I haven't really tried to construct a test case yet ...

> Try doing it like gdbserver's thread_db_get_tls_address.
> 
> ...
>   lwp = get_thread_lwp (thread);
>   if (!lwp->thread_known)
>     find_one_thread (thread->entry.id);
> ...
> 
> That is, here what we're really after is the td_thrhandle_t
> of the current thread, in order to be able to call
> td_thr_tls_get_addr.  There's no need to walk thread_db's
> thread list to find that for a single thread.
> 
> find_one_thread makes use of td_ta_map_lwp2thr for the
> mapping we're after.
> On the GDB side, the equivalent is linux-thread-db.c:thread_from_lwp.

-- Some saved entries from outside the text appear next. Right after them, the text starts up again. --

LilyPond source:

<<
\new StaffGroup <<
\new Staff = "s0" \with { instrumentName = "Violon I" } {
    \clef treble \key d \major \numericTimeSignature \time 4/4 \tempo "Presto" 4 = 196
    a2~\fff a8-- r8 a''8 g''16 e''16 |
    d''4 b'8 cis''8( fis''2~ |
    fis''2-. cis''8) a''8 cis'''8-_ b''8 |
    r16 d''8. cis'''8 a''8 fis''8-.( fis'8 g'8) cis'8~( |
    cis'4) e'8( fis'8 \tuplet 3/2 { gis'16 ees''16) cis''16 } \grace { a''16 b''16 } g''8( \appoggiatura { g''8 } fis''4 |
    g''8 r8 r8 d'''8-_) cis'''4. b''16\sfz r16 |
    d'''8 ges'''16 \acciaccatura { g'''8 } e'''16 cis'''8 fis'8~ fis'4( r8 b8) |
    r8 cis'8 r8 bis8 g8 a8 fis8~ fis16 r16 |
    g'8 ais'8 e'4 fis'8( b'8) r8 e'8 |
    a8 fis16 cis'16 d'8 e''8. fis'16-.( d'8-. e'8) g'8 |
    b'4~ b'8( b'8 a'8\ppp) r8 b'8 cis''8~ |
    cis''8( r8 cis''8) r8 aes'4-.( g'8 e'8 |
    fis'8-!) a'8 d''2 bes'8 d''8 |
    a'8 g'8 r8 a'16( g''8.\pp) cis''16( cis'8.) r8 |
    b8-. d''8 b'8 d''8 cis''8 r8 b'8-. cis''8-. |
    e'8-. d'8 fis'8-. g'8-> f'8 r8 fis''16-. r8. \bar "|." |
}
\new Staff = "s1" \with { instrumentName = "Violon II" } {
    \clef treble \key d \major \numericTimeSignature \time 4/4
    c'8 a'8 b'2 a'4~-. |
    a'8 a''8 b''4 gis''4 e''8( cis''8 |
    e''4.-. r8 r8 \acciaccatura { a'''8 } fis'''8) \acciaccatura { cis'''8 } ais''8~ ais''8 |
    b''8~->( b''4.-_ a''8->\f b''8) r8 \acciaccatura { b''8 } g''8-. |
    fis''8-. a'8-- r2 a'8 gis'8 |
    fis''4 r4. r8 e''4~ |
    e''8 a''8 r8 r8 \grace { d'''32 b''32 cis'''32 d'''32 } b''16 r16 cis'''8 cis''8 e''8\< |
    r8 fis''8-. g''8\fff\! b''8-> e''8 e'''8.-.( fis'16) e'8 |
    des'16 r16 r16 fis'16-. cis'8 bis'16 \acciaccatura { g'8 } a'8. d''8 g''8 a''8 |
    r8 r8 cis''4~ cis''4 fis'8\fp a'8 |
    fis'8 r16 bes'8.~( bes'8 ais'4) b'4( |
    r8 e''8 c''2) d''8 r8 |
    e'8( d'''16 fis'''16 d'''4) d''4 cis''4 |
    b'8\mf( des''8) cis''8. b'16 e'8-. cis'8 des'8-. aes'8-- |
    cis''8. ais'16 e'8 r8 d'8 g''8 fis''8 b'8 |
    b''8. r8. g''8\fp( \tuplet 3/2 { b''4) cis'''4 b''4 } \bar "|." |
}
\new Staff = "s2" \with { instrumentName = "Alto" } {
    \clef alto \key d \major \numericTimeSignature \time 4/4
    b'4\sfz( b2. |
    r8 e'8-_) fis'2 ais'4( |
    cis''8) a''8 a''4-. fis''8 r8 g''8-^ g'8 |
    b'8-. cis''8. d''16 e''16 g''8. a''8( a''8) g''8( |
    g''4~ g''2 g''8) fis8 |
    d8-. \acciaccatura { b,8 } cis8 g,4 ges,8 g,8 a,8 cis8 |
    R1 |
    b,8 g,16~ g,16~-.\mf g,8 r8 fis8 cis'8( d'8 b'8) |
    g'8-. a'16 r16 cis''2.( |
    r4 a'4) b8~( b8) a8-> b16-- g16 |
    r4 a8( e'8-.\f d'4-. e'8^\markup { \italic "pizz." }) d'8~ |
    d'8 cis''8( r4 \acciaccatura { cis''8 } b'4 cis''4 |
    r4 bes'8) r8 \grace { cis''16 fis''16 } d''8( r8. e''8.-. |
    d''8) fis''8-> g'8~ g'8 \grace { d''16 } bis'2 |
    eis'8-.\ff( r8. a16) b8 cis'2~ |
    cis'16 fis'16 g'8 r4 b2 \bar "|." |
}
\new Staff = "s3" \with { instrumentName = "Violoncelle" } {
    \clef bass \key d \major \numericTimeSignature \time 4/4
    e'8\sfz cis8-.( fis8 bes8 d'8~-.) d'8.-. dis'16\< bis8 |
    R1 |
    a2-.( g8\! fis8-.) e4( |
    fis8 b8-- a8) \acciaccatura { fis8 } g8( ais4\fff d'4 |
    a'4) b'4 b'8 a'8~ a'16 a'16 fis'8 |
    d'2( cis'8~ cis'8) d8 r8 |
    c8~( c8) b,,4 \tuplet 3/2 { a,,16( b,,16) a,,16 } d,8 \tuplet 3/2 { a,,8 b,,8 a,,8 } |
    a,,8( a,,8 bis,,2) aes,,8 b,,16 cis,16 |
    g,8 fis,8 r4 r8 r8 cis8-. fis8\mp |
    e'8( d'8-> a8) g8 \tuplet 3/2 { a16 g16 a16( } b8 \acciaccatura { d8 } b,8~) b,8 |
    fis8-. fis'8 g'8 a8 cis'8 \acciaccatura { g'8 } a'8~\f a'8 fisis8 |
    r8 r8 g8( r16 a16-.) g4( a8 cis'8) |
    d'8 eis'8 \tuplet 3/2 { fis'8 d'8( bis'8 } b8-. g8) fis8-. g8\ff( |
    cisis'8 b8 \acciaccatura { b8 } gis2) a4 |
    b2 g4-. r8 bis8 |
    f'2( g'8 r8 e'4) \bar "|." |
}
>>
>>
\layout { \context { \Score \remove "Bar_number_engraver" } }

Ah, indeed that works for me.  The attached patch also fixes the
problem for me.

Bye,
Ulrich
  

Comments

Pedro Alves Aug. 26, 2015, 7:42 p.m. UTC | #1
On 08/26/2015 08:01 PM, Ulrich Weigand wrote:
> Pedro Alves wrote:

>> (Sounds like the testsuite could be improved to better detect this.)
> 
> Yes, I think I'll at least set the test case to UNRESOLVED if
> something unexpected happens while attempting to detect whether
> we have Cell/B.E. hardware.

Sounds good to me.

> This is where it triggers for me:
> 

Thanks, I see.

>> find_one_thread makes use of td_ta_map_lwp2thr for the
>> mapping we're after.
>> On the GDB side, the equivalent is linux-thread-db.c:thread_from_lwp.
> 
> Ah, indeed that works for me.  The attached patch also fixes the
> problem for me.
> 

LGTM.

Thanks,
Pedro Alves
  

Patch

Index: binutils-gdb/gdb/linux-thread-db.c
===================================================================
--- binutils-gdb.orig/gdb/linux-thread-db.c
+++ binutils-gdb/gdb/linux-thread-db.c
@@ -1851,13 +1851,16 @@  thread_db_get_thread_local_address (stru
   struct thread_info *thread_info;
   struct target_ops *beneath;
 
-  /* If we have not discovered any threads yet, check now.  */
-  if (!have_threads (ptid))
-    thread_db_find_new_threads_1 (ptid);
-
   /* Find the matching thread.  */
   thread_info = find_thread_ptid (ptid);
 
+  /* We may not have discovered the thread yet.  */
+  if (thread_info != NULL && thread_info->priv == NULL)
+    {
+      thread_from_lwp (ptid);
+      thread_info = find_thread_ptid (ptid);
+    }
+
   if (thread_info != NULL && thread_info->priv != NULL)
     {
       td_err_e err;